My children have many, many books. I read them all, but I have a few special favorites. The Ant and the Elephant is one of these. Bill Peet's lovely story speaks of the importance of kindness to all and also of the immense power that is contained in cooperation and goodwill.
The Ant and the Elephant begins with an ant finding himself stranded on a lone branch after scrambling out of a fast-moving stream. He asks a turtle for help, and receives an abrupt refusal to help. "If I went racing about helping everyone who was in trouble I'd have no time to relax," the turtle tells the ant before ambling off to sun himself.

* **Data shown**
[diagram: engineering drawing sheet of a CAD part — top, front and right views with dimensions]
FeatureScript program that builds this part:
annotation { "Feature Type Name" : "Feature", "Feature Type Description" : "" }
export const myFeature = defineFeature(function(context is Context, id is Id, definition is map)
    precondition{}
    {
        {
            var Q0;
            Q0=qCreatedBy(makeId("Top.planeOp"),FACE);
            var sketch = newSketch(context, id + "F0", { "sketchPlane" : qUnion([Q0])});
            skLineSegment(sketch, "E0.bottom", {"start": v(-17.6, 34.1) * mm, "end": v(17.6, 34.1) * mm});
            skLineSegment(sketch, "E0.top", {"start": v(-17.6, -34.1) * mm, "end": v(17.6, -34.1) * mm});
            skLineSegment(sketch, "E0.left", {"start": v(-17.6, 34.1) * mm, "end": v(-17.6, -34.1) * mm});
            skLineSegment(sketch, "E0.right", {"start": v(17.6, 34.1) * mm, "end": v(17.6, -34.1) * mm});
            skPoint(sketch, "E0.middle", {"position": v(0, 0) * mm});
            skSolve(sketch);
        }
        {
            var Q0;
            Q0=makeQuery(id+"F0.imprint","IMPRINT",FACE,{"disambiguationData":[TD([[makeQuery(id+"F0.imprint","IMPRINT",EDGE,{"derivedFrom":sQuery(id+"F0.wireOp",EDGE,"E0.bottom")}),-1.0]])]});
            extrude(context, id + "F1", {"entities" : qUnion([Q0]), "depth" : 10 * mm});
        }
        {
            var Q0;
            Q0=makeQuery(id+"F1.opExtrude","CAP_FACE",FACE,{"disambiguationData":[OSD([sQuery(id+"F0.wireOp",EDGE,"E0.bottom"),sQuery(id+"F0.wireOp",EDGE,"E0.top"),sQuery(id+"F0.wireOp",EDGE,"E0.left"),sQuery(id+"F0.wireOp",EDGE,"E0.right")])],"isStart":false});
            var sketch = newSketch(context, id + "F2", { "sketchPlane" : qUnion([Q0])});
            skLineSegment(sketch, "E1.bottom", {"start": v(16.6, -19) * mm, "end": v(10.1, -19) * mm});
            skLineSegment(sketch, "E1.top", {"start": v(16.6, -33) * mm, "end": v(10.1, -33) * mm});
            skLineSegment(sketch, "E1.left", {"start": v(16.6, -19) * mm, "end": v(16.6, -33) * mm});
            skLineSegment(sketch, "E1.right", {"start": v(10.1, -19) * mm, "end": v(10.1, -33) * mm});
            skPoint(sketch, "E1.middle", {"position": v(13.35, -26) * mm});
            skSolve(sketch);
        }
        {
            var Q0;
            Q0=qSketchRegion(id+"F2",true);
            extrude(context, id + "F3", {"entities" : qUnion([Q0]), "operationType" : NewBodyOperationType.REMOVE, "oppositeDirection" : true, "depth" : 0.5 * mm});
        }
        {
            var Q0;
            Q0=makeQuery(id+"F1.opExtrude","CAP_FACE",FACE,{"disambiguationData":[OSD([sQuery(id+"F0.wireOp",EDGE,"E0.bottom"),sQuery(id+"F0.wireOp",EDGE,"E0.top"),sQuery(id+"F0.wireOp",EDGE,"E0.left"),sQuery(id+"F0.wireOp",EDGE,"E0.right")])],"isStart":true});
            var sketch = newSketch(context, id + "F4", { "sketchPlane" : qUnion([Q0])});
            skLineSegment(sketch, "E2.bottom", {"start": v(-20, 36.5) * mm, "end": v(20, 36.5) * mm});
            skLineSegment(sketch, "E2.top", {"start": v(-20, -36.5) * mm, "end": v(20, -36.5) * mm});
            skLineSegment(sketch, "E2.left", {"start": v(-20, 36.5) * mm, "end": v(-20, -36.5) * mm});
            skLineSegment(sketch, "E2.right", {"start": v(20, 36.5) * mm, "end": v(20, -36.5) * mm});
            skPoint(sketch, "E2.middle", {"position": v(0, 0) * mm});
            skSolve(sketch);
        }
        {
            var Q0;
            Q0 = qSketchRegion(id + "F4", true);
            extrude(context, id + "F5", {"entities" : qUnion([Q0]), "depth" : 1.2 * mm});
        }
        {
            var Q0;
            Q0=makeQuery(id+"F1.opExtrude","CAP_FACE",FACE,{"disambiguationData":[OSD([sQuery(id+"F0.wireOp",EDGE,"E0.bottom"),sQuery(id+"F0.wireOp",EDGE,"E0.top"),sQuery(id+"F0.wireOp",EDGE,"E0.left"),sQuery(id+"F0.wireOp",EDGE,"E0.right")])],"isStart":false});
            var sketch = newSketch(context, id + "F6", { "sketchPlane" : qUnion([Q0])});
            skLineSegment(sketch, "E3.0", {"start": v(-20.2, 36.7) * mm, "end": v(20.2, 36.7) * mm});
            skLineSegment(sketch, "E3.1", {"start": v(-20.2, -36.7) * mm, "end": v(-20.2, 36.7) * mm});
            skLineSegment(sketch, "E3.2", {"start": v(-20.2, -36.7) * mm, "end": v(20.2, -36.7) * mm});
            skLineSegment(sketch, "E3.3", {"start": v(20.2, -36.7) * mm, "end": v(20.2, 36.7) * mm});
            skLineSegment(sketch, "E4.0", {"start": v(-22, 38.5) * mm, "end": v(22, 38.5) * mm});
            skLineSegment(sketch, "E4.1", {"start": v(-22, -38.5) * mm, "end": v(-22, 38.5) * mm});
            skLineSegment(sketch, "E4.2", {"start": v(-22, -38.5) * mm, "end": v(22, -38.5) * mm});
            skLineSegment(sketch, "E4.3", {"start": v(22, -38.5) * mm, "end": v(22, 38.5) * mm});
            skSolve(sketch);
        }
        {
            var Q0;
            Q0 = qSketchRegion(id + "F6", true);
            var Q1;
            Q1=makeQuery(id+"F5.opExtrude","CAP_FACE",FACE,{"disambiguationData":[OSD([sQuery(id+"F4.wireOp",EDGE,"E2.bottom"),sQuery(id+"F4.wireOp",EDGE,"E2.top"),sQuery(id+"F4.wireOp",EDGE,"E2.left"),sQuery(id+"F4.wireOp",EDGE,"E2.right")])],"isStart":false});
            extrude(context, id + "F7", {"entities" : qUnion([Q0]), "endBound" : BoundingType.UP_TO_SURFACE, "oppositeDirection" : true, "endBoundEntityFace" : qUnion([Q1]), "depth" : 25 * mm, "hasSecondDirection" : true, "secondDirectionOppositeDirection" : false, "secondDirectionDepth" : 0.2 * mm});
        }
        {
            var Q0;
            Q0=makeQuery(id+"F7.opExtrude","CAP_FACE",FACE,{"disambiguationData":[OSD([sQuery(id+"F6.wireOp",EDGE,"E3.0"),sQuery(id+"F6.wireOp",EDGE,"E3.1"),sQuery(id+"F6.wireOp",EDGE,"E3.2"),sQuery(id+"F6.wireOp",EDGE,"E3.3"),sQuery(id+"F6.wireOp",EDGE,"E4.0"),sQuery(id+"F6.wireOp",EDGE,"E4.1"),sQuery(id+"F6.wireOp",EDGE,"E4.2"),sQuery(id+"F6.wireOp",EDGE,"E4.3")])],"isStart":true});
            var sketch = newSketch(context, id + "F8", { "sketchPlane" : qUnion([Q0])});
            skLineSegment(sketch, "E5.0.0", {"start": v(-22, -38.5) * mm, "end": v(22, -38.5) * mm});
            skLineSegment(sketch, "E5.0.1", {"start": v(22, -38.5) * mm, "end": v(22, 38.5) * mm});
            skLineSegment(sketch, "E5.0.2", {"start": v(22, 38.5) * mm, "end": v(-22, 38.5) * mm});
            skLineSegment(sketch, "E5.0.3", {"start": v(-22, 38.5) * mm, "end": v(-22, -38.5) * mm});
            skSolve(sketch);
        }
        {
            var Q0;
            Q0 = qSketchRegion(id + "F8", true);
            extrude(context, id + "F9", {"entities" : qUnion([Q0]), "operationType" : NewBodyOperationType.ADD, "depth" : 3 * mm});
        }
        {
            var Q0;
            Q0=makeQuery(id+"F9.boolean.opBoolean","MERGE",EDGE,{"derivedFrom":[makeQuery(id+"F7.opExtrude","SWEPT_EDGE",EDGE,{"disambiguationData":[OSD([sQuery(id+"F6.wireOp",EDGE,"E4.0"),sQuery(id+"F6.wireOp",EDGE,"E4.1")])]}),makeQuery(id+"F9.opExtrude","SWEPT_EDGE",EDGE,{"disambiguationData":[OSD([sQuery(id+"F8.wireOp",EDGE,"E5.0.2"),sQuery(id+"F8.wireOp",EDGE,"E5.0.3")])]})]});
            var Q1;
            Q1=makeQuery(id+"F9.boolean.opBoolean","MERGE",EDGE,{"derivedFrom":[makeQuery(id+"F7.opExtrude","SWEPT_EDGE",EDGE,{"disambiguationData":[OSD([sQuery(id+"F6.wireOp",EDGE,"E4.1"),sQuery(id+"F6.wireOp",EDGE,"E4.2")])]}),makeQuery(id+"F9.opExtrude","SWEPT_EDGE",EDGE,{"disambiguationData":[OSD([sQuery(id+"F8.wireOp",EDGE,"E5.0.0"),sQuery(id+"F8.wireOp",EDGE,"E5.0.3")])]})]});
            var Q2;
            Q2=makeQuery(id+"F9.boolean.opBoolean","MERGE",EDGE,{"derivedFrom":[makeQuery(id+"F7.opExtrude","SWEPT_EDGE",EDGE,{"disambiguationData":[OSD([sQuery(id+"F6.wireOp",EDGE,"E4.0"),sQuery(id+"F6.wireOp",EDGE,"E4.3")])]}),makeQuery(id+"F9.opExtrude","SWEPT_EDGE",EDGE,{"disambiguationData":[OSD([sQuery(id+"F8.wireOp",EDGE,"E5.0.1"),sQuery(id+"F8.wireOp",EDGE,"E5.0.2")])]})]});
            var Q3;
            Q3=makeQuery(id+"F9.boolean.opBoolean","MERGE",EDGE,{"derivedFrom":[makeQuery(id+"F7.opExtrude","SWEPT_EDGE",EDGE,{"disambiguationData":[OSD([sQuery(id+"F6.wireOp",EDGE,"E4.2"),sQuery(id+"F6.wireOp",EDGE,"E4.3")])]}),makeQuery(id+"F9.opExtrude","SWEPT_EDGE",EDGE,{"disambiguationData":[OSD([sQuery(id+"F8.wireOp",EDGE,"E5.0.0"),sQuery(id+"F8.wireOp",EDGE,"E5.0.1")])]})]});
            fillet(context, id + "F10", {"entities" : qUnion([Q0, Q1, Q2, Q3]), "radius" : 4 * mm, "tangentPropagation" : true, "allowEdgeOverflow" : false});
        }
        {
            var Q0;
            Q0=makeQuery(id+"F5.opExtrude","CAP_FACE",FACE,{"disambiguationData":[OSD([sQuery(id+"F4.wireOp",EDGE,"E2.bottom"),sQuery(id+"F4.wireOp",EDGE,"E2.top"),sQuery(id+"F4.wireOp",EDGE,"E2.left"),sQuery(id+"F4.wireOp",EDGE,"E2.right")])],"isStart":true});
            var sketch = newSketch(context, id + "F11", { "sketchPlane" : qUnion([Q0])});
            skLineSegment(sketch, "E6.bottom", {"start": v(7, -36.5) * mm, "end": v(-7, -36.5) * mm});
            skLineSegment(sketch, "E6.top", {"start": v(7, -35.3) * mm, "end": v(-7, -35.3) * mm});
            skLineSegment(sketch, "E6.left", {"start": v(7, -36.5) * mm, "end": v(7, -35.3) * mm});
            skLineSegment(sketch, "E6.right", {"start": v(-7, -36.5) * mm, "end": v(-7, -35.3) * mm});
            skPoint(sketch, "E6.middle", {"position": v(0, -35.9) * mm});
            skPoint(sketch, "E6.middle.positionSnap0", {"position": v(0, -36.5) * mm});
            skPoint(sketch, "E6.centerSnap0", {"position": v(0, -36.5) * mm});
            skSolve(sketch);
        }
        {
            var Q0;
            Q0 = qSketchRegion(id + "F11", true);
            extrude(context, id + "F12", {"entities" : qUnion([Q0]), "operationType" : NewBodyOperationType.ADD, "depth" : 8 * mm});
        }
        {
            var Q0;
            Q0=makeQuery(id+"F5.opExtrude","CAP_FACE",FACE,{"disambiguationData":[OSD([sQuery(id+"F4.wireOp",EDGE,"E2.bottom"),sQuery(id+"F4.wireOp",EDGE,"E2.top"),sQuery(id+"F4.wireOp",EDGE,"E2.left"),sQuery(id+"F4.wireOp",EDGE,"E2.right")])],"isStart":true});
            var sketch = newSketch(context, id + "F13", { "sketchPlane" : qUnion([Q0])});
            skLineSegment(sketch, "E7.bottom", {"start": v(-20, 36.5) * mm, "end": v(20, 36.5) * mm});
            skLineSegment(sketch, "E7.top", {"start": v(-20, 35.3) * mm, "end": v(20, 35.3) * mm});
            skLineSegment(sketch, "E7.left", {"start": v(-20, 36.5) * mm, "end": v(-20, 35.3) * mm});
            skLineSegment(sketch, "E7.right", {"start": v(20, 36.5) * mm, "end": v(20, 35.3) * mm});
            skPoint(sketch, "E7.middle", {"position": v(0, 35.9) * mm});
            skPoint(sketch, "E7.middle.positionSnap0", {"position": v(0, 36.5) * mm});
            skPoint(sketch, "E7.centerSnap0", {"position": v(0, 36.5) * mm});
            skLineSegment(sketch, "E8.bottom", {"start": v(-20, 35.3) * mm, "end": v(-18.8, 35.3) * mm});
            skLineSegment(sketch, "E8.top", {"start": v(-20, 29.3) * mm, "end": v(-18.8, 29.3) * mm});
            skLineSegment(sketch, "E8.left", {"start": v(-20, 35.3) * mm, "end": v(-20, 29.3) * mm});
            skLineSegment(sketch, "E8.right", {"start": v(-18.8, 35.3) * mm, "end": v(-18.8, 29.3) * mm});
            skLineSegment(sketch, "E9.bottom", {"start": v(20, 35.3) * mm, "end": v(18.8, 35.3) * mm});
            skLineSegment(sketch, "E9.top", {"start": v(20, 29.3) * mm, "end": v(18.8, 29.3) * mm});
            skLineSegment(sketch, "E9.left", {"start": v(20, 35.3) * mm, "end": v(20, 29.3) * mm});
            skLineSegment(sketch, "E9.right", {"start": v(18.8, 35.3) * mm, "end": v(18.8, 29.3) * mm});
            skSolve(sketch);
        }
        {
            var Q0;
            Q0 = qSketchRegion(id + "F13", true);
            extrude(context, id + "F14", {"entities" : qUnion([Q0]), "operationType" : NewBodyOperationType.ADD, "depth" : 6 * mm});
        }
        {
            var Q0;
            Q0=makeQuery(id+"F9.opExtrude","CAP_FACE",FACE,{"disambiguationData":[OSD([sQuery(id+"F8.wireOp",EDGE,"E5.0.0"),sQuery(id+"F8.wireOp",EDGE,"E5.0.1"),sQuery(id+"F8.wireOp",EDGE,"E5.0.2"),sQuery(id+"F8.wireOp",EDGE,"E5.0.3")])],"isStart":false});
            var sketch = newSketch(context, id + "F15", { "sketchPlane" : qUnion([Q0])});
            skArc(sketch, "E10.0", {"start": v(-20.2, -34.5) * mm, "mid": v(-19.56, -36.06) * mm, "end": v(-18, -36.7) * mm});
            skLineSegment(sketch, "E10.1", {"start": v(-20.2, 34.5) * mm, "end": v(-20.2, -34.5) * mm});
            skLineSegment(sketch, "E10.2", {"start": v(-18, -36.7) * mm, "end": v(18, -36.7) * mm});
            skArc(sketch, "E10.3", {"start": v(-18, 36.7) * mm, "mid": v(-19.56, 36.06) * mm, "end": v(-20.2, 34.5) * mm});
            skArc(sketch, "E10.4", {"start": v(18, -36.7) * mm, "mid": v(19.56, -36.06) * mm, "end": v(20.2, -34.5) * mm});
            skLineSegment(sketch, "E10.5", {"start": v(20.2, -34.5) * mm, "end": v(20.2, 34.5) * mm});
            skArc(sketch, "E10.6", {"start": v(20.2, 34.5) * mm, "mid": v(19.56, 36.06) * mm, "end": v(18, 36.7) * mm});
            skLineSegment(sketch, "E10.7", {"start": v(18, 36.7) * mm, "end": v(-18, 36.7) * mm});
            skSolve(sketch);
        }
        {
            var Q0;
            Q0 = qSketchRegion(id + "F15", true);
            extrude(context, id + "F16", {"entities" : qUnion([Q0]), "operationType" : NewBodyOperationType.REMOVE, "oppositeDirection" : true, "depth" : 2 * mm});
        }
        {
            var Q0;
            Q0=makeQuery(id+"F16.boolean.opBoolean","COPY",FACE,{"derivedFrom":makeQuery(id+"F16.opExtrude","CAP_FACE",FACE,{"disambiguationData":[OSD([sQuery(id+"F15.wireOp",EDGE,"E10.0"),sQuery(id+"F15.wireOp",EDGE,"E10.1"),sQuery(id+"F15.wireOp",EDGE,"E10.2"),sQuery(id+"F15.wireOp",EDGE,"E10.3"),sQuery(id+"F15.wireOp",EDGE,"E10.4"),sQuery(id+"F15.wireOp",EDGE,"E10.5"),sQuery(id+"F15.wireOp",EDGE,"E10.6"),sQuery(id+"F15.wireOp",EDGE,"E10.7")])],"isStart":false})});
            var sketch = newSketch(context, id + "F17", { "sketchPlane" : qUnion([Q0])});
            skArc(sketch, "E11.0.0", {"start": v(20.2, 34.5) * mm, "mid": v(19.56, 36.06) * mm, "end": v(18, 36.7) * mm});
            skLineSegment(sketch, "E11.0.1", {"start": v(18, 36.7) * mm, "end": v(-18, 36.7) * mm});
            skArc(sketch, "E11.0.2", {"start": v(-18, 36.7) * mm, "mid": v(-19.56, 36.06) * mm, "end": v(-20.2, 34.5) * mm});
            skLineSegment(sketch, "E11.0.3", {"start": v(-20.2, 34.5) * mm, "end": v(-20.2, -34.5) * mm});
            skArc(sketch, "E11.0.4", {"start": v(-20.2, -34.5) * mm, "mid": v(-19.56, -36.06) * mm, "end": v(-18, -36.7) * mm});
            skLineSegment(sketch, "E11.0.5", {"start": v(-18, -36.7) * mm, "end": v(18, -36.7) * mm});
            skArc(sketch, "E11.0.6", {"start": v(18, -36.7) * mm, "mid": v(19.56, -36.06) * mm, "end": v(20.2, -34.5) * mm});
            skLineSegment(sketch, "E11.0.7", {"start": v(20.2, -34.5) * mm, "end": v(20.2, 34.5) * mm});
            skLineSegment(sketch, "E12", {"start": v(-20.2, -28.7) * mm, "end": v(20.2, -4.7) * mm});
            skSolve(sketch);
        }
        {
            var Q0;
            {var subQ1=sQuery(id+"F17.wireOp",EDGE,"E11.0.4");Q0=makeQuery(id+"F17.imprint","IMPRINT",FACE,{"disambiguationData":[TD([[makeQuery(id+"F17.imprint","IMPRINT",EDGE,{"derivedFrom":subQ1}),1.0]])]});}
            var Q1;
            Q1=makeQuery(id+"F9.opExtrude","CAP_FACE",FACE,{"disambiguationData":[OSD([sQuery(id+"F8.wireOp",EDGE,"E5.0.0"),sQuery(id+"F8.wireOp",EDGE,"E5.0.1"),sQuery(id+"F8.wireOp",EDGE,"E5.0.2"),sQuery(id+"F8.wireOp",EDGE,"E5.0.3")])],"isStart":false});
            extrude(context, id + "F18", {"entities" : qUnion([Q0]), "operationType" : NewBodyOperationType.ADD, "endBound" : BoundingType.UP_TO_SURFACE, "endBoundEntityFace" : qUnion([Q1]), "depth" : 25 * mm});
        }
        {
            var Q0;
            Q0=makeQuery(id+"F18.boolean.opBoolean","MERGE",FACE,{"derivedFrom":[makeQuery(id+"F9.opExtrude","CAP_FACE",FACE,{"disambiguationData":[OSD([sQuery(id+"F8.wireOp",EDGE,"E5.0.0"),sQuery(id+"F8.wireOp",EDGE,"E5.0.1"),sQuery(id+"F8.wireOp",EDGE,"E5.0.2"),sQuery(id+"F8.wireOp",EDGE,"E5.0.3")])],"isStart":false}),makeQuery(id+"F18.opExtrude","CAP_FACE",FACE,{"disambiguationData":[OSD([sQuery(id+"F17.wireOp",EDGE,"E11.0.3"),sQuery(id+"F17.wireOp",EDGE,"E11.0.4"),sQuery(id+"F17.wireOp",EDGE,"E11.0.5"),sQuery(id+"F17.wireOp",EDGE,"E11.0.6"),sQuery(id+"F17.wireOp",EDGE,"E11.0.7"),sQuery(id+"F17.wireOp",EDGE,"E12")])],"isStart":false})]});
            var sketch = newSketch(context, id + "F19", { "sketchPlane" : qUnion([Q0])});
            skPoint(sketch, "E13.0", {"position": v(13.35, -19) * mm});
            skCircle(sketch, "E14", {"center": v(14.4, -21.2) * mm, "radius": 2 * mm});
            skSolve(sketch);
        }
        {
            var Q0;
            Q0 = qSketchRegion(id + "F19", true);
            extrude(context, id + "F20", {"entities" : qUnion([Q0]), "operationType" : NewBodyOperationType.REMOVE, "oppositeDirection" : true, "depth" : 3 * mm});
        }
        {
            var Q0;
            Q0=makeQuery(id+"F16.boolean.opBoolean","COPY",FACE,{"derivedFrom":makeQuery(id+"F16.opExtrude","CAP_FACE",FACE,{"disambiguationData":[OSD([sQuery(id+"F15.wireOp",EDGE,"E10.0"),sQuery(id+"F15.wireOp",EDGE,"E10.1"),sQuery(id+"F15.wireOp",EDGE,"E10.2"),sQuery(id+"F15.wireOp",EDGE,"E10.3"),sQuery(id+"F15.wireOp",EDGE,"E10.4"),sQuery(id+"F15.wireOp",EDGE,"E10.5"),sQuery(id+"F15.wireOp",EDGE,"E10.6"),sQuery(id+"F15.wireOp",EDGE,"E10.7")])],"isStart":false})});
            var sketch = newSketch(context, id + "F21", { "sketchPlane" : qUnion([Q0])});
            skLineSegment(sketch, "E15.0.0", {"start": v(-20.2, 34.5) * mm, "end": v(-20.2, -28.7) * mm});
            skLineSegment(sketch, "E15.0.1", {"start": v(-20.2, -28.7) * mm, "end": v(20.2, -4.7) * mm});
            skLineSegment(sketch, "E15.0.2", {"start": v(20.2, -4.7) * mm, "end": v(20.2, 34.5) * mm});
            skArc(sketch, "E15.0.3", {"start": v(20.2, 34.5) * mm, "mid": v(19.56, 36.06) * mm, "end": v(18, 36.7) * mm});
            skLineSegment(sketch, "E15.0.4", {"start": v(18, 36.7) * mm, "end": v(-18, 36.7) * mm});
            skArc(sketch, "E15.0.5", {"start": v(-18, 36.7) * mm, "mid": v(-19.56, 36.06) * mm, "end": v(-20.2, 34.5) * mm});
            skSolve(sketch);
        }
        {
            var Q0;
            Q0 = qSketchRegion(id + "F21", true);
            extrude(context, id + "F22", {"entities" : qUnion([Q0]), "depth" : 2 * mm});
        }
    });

* **Objectives**
**1.** In the book review, can you return the passage starting at "My children have" and ending at "to sun himself."?
**2.** Answer these questions from the book review:
(a) Who wrote The Ant and the Elephant?
(b) What does the ant scramble out of before finding himself stranded on a lone branch?
(c) What does the turtle amble off to do after refusing to help?

* **Problem solutions**
**1.**
My children have many, many books. I read them all, but I have a few special favorites. The Ant and the Elephant is one of these. Bill Peet's lovely story speaks of the importance of kindness to all and also of the immense power that is contained in cooperation and goodwill.
The Ant and the Elephant begins with an ant finding himself stranded on a lone branch after scrambling out of a fast-moving stream. He asks a turtle for help, and receives an abrupt refusal to help. "If I went racing about helping everyone who was in trouble I'd have no time to relax," the turtle tells the ant before ambling off to sun himself.

**2.**
(a) Bill Peet
(b) A fast-moving stream
(c) Sun himself